Wie die Lobbyarbeit genau funktioniert, hat CEO im vergangenen Jahr anhand des weltgrößten Chemiekonzerns BASF in einer Studie gezeigt. Ein beeindruckendes Beispiel ist sicherlich die virtuelle Weinprobe, die das Unternehmen während Corona EU-Abgeordneten anbot. Den interessierten Abgeordneten wurde vorab ein Wein-Kit geschickt, der hauseigene Sommelier der BASF referierte, und im Anschluss „bestand die Möglichkeit“, über die Auswirkungen der EU-Agrarstrategie im Rahmen des Green Deal zu diskutieren – eine Strategie, die der BASF missfiel.

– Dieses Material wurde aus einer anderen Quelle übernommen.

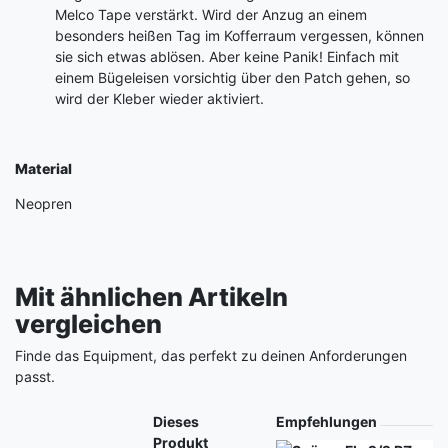
Melco Tape verstärkt. Wird der Anzug an einem
besonders heißen Tag im Kofferraum vergessen, können
sie sich etwas ablösen. Aber keine Panik! Einfach mit
einem Bügeleisen vorsichtig über den Patch gehen, so
wird der Kleber wieder aktiviert.
Material
Neopren
Mit ähnlichen Artikeln
vergleichen
Finde das Equipment, das perfekt zu deinen Anforderungen
passt.
Produkt
Dieses
Empfehlungen
Produkt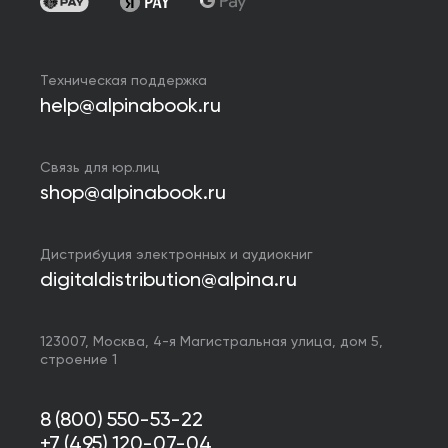
Техническая поддержка
help@alpinabook.ru
Связь для юр.лиц
shop@alpinabook.ru
Дистрибуция электронных и аудиокниг
digitaldistribution@alpina.ru
123007,
Москва
,
4-я Магистральная улица, дом 5,
строение 1
8 (800) 550-53-22
+7 (495) 120-07-04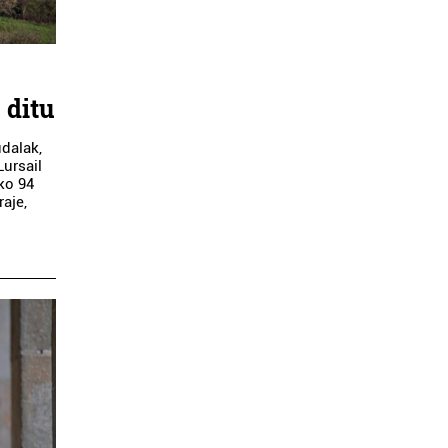
 ditu
udalak,
Lursail
eko 94
raje,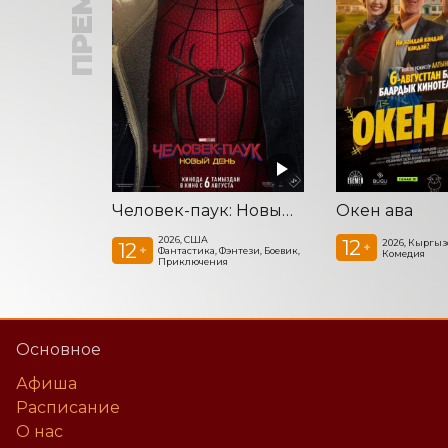
Человек-паук: Новый день
Окен ава
2026, США
12
2026, Кыргыз
12
+
+
Фантастика, Фэнтези, Боевик,
Комедия
Приключения
Основное
Афиша
Расписание
О нас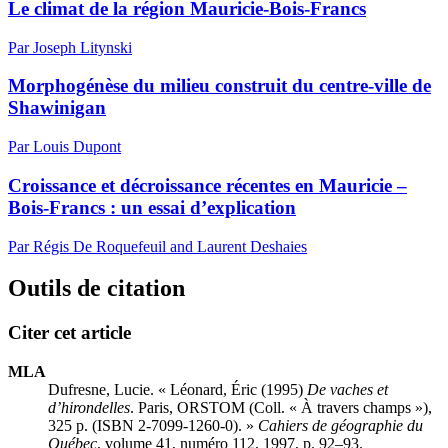
Le climat de la région Mauricie-Bois-Francs
Par Joseph Litynski
Morphogénèse du milieu construit du centre-ville de
Shawinigan
Par Louis Dupont
Croissance et décroissance récentes en Mauricie –
Bois-Francs : un essai d’explication
Par Régis De Roquefeuil and Laurent Deshaies
Outils de citation
Citer cet article
MLA
Dufresne, Lucie. « Léonard, Éric (1995)
De vaches et
d’hirondelles
. Paris, ORSTOM (Coll. « À travers champs »),
325 p. (ISBN 2-7099-1260-0). »
Cahiers de géographie du
Québec
, volume 41, numéro 112, 1997, p. 92–93.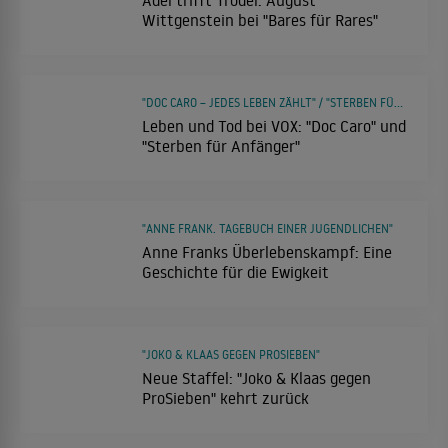
Wittgenstein bei "Bares für Rares"
"DOC CARO – JEDES LEBEN ZÄHLT" / "STERBEN FÜR ANFÄNGER"
Leben und Tod bei VOX: "Doc Caro" und
"Sterben für Anfänger"
"ANNE FRANK. TAGEBUCH EINER JUGENDLICHEN"
Anne Franks Überlebenskampf: Eine
Geschichte für die Ewigkeit
"JOKO & KLAAS GEGEN PROSIEBEN"
Neue Staffel: "Joko & Klaas gegen
ProSieben" kehrt zurück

Gemeinwohl muss vor kurzfristigen Konzern-Interessen stehen

Der neuerliche Exklusiv-Gipfel in Antwerpen hat immerhin einen Vorteil: Er führt drastisch vor Augen, welch massiven Einfluss die Branche auf die Politik hat. Die Zivilgesellschaft kann und muss jetzt öffentlich skandalisieren, wie die EU-Kommission vor der geballten Lobbymacht der Chemieindustrie einknickt und ihre eigenen Vorschläge einen nach dem nächsten zurückzieht. Mit den Protesten gegen den Gipfel soll gezeigt werden, dass die Öffentlichkeit einem dermaßen einseitigen Netzwerken zum Nachteil der öffentlichen Gesundheit nicht tatenlos zusieht. Statt ihnen privilegierte Zugänge zu ermöglichen, müssen Politiker:innen Konzernen eine Absage erteilen, wenn sie mit Drohungen und Lobbytaktiken versuchen, das Gemeinwohl in Frage zu stellen. Gesundheit und Nachhaltigkeit müssen politischen Vorrang vor Konzern-Profiten genießen.